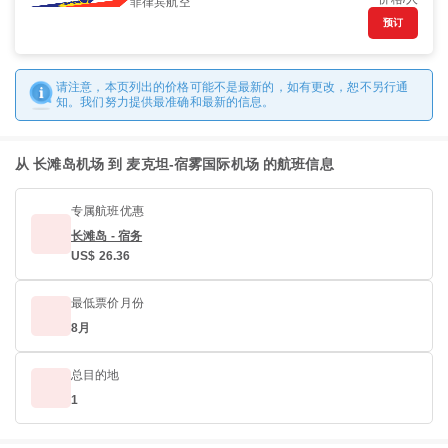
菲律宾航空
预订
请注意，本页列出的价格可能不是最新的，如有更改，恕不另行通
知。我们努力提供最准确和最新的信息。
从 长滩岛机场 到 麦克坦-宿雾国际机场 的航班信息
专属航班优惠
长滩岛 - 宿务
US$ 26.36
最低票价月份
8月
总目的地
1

REQUIREMENT: Copy the text read from every one of the records above, line for line and without alteration. Leave the pictures out of your answer.

COMPLETED TASK:
菲律宾航空
预订
请注意，本页列出的价格可能不是最新的，如有更改，恕不另行通
知。我们努力提供最准确和最新的信息。
从 长滩岛机场 到 麦克坦-宿雾国际机场 的航班信息
专属航班优惠
长滩岛 - 宿务
US$ 26.36
最低票价月份
8月
总目的地
1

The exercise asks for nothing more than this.